B. Performance Impact of On-chip Cache
There has not been a study that shows the performance impact of various L1D size because most of the existing studies have been evaluated on real GPUs, which is hard to reconfigure the cache size. We evaluated RNNs and CNNs on GPGPU-Sim while varying L1D size from zero to 4×64KB as shown in Figure 1b . Note that 64KB is the default L1D size of NVIDIA Pascal GPU. The total execution times with three different size L1Ds are normalized by the execution time of when L1D is bypassed (marked as No L1). RNNs do not show performance improvement with larger L1Ds. It is an expected result because RNNs use relatively small input data and there is not much repeatedly accessed data. On the other hand, most of the CNNs show a significant performance improvement with larger on-chip caches. It is also an expected result because CNNs inherently have a lot of redundant data accesses. For example, the same convolution feature maps are used by all neurons in the same layer and neighboring neurons use overlapping input data. With the great performance improvement by CNNs, the execution time is reduced by 10% on average when employing 64KB larger L1Ds across the networks.
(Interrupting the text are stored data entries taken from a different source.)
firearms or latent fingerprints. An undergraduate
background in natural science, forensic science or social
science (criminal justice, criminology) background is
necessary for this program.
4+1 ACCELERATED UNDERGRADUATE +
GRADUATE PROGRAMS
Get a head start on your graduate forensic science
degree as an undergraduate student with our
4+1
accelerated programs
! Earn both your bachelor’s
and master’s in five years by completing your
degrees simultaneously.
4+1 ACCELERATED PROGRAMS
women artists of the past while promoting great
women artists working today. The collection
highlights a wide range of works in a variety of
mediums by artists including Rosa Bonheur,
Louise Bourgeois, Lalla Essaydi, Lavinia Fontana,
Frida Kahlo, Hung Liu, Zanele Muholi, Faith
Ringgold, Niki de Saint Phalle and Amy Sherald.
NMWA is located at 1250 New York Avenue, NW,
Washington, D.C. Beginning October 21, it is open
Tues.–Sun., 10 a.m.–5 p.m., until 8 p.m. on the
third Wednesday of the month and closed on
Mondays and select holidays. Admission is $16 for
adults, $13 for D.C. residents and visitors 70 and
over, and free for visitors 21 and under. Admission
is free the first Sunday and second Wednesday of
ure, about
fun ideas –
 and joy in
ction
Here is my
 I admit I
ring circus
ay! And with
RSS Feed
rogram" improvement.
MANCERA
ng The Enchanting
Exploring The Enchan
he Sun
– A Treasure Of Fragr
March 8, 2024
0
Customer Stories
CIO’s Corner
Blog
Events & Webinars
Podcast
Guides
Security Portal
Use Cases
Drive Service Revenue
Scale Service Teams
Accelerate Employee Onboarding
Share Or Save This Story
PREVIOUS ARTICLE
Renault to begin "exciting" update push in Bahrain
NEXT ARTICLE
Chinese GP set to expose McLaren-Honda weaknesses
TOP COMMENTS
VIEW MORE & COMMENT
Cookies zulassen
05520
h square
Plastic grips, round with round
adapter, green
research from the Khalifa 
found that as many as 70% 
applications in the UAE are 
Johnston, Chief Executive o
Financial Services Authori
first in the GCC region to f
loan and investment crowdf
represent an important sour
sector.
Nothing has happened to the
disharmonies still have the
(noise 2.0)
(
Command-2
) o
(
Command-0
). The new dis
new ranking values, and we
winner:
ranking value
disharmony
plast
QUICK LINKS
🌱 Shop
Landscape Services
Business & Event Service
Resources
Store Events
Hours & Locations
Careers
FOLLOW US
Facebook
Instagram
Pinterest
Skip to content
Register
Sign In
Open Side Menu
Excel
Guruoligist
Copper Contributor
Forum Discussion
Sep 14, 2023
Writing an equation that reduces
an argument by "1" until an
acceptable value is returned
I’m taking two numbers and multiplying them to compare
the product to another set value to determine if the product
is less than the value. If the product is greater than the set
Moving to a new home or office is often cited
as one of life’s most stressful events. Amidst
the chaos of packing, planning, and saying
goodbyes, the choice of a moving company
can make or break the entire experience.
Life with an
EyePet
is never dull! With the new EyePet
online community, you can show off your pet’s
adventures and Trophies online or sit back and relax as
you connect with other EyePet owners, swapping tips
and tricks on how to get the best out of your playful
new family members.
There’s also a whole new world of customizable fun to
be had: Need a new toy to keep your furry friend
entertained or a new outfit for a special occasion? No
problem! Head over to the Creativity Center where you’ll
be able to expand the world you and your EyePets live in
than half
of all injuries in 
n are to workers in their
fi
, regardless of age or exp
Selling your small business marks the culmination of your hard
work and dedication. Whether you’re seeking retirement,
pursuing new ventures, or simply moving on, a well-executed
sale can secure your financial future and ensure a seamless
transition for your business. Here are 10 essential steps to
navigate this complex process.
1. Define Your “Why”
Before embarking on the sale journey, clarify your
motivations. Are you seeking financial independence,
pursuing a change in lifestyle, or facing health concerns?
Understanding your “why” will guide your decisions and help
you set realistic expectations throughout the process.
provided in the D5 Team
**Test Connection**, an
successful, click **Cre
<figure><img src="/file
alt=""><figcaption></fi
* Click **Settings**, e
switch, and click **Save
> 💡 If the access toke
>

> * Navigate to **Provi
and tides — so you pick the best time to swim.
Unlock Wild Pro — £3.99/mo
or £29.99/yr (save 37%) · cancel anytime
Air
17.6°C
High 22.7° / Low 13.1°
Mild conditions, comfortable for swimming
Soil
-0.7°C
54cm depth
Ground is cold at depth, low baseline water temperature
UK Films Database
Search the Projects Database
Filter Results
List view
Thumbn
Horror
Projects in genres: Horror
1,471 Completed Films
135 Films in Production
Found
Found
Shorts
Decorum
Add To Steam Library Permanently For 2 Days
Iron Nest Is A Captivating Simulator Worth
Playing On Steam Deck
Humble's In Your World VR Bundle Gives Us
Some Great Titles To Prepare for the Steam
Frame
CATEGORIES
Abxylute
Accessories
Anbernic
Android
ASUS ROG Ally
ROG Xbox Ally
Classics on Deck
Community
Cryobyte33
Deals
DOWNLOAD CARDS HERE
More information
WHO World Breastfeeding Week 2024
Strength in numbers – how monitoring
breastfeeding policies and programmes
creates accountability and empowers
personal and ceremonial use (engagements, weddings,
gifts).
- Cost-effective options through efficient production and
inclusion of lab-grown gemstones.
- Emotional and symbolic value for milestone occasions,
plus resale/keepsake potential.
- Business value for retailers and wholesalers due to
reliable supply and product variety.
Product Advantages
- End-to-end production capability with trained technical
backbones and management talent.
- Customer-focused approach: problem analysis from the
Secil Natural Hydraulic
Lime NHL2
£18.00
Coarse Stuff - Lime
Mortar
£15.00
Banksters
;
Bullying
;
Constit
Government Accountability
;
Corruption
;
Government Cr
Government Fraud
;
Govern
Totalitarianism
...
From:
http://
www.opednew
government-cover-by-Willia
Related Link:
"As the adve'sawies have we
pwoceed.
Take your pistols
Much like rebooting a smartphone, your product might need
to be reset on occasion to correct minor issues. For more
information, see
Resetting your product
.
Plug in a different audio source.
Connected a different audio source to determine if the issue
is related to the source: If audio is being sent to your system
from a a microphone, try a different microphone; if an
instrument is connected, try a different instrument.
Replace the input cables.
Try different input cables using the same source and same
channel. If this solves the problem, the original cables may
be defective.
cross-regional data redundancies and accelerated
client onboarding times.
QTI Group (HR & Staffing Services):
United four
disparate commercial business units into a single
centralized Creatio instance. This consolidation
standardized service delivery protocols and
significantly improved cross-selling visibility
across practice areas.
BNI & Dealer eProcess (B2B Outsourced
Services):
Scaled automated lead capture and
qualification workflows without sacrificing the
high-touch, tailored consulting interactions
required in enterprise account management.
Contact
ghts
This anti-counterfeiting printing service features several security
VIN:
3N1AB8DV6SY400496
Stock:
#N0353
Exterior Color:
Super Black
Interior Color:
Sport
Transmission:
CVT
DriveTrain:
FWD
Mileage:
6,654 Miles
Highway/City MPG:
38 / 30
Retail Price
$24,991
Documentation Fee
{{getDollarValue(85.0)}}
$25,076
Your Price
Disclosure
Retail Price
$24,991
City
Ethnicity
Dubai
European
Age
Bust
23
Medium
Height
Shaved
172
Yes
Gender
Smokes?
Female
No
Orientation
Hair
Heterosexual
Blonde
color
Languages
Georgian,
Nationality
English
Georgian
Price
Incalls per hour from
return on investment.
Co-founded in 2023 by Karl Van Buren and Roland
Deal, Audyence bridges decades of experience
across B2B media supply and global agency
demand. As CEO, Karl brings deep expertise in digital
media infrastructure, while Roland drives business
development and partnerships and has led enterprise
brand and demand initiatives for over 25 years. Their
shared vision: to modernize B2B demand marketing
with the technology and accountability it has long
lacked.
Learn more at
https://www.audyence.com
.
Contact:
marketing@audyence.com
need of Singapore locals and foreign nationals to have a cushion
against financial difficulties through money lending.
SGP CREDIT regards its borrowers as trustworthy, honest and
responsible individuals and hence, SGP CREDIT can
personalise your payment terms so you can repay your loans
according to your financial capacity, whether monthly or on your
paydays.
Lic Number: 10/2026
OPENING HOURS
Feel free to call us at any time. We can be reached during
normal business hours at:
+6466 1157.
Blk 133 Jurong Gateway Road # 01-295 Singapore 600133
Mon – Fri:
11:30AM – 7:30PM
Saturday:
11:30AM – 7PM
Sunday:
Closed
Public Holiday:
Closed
C. Power Efficiency of Different Platforms
We evaluated energy efficiency of different platforms. Figure 1c shows the normalized energy consumption of an embedded GPU (NVIDIA TX1) and an embedded FPGA (Xilinx PynQ) for CifarNet and SqueezeNet. We measured the peak power consumption by using a Wattsup power meter and then calculated the energy consumption by applying the total execution time. TX1 showed 2 to 3× higher peak power consumption than PynQ. This is an expected result because TX1 is equipped with more hardware resources and runs general-purpose pipeline while PynQ's pipeline is dedicatedly programmed for each network. However, the execution times of the two networks on TX1 were almost 2× shorter than on PynQ because of slower code loading time and smaller on-chip memory size of PynQ. Therefore, the overall energy consumption of the two networks on TX1 was around 1.5× higher than PynQ.